- Born: July 29, 1989 Chicago, Illinois, U.S.
- Died: April 19, 1993 (aged 3) Chicago, Illinois, U.S.
- Cause of death: Murder by strangulation

= Murder of Joseph Wallace =

1993 murder in Illinois, United States

Joseph Wayne Wallace (July 29, 1989 – April 19, 1993) was a three-year-old boy who was murdered by his mother in their Chicago, Illinois apartment in 1993. Wallace's mother, Amanda Wallace (July 24, 1965 – August 3, 1997), was known to be mentally ill. Despite this, Joseph and his younger brother Joshua were removed from a foster family and returned to Amanda, who killed Joseph with an electrical cord. The circumstances of Wallace's death and the ensuing public outcry precipitated large changes in the Illinois child welfare system and the Cook County juvenile court.

In June 1996, Amanda Wallace was convicted of her son's murder in a bench trial. Prosecutors sought a death sentence, but the judge sentenced her to life in prison. He declared that execution would likely be a mercy for the defendant, but said he did not think it was warranted. Amanda hanged herself in her cell on August 3, 1997.

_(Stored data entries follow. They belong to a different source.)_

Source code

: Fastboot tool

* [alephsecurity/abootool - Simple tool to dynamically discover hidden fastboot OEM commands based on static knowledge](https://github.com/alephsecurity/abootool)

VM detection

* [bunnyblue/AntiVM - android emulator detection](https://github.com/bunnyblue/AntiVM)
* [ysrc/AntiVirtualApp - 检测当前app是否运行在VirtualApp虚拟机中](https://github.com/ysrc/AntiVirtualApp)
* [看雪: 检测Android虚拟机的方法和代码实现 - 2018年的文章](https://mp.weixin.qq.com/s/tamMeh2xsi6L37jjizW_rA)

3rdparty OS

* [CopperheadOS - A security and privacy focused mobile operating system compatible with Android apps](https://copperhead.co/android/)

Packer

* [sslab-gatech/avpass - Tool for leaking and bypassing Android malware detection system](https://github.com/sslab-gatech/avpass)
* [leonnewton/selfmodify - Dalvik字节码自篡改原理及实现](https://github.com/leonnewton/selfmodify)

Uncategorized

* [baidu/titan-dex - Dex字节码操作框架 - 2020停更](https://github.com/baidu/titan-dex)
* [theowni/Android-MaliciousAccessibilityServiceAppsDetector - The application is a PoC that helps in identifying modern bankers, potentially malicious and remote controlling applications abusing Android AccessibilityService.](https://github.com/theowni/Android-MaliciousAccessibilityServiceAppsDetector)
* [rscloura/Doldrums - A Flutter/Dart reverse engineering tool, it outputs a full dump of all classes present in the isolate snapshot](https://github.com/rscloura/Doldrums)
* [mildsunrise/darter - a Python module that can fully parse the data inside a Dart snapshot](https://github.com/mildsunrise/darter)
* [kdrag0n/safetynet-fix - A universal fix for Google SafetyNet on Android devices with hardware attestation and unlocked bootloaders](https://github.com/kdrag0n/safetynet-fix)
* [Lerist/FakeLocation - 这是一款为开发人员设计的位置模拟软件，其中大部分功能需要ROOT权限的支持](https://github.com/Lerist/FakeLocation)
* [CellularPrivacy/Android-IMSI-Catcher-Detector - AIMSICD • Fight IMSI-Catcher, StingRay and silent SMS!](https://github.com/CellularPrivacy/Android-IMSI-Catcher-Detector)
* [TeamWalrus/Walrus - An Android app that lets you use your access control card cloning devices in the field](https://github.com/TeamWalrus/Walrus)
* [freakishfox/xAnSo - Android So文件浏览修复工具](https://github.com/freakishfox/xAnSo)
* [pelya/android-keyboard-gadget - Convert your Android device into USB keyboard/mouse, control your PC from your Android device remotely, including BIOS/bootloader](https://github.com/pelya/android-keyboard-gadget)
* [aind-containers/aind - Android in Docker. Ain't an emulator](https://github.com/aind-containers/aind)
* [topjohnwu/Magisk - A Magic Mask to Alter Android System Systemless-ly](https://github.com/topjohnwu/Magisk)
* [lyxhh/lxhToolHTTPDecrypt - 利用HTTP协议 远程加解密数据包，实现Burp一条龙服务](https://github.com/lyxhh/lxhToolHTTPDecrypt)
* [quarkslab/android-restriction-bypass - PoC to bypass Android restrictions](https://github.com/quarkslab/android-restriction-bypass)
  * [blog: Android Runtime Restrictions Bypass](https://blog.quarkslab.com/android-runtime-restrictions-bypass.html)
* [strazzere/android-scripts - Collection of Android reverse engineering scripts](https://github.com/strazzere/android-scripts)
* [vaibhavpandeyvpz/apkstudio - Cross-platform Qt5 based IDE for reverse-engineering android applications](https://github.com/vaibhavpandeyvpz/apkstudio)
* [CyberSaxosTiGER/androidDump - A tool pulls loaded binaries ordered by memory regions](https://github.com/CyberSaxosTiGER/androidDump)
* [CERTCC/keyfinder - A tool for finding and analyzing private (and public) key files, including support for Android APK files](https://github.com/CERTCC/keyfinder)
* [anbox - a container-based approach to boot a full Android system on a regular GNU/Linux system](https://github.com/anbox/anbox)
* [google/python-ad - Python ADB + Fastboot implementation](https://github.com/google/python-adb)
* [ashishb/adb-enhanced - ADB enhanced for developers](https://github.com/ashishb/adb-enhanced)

Joshua, Amanda Wallace's surviving son, spent years stuck in the child welfare system. Shortly after Joseph's death Joshua began to display significant emotional and behavioral outbursts, either from witnessing his brother's murder or the continued disruption in his placements. From 1993 to 1995, Joshua lived in the care of Erma and Phillip Lee in Oak Park, Illinois. By May 1995, Joshua was again removed from his only long-term home placement over claims the Lees sought to exploit Joshua for larger state payments. Joshua was adopted by Illinois resident Maria Travis in August 1997. Following his adoption, Joshua's name was legally changed to Joshua Travis.